PROBLEM DESCRIPTION: Reproduce the material below word for word, starting at the line that contains "Rendered at 1626 by 1125 pixels." and ending at the line that contains "title Scale in", with both of those lines included.

** BEGIN MATERIALS PROVIDED **

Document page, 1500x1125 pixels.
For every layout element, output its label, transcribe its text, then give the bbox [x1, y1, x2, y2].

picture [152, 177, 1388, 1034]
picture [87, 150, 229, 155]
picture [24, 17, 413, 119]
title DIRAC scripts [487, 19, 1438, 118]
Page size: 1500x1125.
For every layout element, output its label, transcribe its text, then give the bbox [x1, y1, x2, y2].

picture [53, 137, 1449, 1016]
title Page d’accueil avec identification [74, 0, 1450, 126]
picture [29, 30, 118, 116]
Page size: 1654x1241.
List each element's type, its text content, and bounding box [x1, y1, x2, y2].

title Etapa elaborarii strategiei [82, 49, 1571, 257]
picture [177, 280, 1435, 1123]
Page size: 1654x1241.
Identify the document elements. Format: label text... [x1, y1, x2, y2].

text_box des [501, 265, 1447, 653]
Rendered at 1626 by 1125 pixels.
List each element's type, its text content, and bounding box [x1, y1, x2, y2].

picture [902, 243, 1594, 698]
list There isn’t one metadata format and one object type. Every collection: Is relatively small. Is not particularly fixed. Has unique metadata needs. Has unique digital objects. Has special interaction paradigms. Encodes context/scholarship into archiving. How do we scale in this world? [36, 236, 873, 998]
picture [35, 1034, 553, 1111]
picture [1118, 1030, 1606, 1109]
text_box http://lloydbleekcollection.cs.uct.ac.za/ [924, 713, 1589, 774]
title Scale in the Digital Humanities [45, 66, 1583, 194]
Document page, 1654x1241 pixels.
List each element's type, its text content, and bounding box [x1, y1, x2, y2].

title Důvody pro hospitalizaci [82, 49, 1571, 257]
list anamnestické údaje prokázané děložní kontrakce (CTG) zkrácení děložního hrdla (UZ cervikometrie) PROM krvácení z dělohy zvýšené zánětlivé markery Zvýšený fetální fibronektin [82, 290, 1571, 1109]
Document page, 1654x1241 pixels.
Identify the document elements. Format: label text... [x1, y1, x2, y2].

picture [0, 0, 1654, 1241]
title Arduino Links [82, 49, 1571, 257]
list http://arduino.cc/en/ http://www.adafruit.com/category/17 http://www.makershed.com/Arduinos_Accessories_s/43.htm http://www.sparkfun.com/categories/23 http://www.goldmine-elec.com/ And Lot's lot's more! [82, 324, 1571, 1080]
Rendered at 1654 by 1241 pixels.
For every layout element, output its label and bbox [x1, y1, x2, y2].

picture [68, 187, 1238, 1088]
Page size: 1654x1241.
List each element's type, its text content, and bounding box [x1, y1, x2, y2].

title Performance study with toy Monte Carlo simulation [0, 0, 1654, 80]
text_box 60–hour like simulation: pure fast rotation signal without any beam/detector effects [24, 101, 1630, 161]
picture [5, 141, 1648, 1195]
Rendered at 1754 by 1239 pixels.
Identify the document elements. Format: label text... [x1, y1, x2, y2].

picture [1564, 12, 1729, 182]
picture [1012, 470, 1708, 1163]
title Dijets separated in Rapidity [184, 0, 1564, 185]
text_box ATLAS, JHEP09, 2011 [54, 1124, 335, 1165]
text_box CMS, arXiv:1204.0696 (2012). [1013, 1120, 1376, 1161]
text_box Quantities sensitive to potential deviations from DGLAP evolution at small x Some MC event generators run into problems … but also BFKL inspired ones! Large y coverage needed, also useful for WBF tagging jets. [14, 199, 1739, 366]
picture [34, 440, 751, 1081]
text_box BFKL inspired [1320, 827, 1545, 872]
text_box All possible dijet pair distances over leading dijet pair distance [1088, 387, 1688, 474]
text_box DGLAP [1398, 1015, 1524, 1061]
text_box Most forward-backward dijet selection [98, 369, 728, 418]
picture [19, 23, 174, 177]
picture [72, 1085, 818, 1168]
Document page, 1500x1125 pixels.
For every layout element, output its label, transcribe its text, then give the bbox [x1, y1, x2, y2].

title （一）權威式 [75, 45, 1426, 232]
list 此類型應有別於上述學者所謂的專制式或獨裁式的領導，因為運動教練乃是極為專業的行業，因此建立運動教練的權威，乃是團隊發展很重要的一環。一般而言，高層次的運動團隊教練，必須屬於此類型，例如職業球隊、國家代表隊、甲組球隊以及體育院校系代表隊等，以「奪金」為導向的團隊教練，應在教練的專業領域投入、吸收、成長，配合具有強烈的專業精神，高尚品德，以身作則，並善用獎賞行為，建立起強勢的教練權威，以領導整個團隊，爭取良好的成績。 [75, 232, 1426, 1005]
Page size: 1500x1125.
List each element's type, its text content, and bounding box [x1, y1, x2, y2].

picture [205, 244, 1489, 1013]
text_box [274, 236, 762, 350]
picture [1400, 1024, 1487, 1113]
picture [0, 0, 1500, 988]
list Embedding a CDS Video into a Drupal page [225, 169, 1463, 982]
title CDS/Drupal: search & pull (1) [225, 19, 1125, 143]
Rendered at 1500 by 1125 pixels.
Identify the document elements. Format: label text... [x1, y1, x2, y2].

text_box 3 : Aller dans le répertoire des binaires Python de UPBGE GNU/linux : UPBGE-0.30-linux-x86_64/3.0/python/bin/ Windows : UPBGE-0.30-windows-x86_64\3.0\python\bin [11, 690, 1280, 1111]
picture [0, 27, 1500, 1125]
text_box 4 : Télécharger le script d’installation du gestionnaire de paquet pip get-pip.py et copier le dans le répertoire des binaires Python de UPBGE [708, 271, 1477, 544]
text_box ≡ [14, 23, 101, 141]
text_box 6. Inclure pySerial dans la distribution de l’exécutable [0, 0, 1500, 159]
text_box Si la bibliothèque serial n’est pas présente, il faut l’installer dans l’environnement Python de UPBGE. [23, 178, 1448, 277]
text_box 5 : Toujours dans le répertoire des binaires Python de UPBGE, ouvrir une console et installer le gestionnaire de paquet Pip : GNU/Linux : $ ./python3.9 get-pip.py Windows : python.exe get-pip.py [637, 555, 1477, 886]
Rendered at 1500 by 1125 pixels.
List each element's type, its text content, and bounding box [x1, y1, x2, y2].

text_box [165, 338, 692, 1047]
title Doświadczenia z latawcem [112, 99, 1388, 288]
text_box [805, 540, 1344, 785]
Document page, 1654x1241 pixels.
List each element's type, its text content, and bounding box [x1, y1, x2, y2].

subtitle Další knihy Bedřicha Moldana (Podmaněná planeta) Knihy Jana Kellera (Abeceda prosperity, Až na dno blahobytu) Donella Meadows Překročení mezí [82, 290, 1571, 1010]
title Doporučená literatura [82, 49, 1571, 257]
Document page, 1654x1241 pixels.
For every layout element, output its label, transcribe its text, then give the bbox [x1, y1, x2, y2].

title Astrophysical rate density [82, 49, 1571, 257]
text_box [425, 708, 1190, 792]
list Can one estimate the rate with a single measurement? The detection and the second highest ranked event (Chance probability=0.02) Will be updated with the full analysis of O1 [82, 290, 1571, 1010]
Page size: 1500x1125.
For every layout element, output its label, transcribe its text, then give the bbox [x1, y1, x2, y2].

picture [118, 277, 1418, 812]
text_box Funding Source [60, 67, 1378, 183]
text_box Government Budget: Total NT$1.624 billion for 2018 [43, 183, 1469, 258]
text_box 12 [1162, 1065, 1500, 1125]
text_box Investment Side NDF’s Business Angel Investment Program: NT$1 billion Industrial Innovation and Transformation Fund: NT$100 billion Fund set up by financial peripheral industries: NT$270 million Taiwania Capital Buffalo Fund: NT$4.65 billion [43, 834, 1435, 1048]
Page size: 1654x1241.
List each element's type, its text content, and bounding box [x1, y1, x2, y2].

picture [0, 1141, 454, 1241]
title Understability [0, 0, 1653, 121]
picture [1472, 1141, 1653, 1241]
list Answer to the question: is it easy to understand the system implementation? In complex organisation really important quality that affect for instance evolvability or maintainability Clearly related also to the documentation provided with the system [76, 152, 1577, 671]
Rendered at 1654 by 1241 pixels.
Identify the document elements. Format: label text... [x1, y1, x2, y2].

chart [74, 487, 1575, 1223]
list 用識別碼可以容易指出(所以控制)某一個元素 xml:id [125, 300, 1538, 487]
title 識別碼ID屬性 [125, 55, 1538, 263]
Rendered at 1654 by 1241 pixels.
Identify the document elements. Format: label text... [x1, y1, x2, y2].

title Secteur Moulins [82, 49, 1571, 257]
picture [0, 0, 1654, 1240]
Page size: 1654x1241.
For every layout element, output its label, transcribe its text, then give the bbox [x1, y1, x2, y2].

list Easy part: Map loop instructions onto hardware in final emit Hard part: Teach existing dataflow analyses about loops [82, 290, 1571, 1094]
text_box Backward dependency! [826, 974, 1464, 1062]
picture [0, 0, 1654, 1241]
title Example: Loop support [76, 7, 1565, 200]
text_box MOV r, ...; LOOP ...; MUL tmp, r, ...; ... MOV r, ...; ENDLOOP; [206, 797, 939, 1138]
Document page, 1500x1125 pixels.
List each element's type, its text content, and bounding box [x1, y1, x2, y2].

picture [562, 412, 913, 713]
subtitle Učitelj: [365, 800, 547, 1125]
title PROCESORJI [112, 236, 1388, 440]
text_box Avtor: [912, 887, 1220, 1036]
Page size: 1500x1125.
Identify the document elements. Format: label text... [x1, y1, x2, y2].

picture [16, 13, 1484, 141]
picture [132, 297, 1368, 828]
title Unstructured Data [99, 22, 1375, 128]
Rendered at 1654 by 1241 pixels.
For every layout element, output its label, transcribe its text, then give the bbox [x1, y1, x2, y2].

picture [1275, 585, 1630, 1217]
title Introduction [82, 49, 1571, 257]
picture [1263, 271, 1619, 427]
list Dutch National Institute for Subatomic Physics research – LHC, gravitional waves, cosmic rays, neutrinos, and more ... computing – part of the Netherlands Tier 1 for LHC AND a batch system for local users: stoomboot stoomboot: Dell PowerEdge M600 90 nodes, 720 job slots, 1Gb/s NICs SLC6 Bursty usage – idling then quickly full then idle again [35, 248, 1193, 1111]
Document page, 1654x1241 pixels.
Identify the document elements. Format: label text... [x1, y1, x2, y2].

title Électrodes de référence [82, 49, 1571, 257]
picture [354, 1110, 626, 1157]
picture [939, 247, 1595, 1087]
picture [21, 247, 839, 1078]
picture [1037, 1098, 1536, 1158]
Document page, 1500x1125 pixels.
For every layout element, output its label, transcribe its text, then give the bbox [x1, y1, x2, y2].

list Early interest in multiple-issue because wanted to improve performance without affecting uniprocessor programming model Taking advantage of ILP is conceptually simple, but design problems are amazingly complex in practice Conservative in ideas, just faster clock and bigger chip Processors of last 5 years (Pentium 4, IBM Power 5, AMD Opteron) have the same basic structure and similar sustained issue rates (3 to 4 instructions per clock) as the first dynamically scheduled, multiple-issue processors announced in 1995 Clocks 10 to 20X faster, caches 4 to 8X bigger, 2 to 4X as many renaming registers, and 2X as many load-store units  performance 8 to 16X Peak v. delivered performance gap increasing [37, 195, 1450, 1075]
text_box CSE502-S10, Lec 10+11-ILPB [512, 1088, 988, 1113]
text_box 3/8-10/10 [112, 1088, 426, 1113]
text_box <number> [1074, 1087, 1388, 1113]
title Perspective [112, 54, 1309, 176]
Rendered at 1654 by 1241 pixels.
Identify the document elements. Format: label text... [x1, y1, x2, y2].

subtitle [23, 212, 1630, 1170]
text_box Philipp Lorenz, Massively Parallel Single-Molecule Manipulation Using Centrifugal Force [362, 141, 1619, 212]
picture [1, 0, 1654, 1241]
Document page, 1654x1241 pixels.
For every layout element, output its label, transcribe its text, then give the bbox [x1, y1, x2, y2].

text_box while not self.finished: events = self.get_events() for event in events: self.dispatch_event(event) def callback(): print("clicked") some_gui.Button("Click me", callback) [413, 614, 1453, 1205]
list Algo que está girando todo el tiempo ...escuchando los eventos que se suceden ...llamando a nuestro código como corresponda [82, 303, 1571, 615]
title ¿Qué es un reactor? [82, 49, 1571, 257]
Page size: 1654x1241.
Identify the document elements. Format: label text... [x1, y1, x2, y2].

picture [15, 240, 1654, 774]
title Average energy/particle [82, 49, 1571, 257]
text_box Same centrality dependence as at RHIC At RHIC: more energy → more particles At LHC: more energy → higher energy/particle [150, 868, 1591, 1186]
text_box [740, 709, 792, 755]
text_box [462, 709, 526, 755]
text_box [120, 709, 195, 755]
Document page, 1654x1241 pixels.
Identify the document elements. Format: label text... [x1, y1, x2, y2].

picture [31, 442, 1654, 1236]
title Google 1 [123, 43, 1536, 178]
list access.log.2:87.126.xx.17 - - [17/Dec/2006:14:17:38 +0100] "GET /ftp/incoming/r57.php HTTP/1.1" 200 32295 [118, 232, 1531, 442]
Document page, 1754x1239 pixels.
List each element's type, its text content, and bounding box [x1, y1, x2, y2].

** END MATERIALS PROVIDED **

FULL OUTPUT:
Rendered at 1626 by 1125 pixels.
List each element's type, its text content, and bounding box [x1, y1, x2, y2].

picture [902, 243, 1594, 698]
list There isn’t one metadata format and one object type. Every collection: Is relatively small. Is not particularly fixed. Has unique metadata needs. Has unique digital objects. Has special interaction paradigms. Encodes context/scholarship into archiving. How do we scale in this world? [36, 236, 873, 998]
picture [35, 1034, 553, 1111]
picture [1118, 1030, 1606, 1109]
text_box http://lloydbleekcollection.cs.uct.ac.za/ [924, 713, 1589, 774]
title Scale in the Digital Humanities [45, 66, 1583, 194]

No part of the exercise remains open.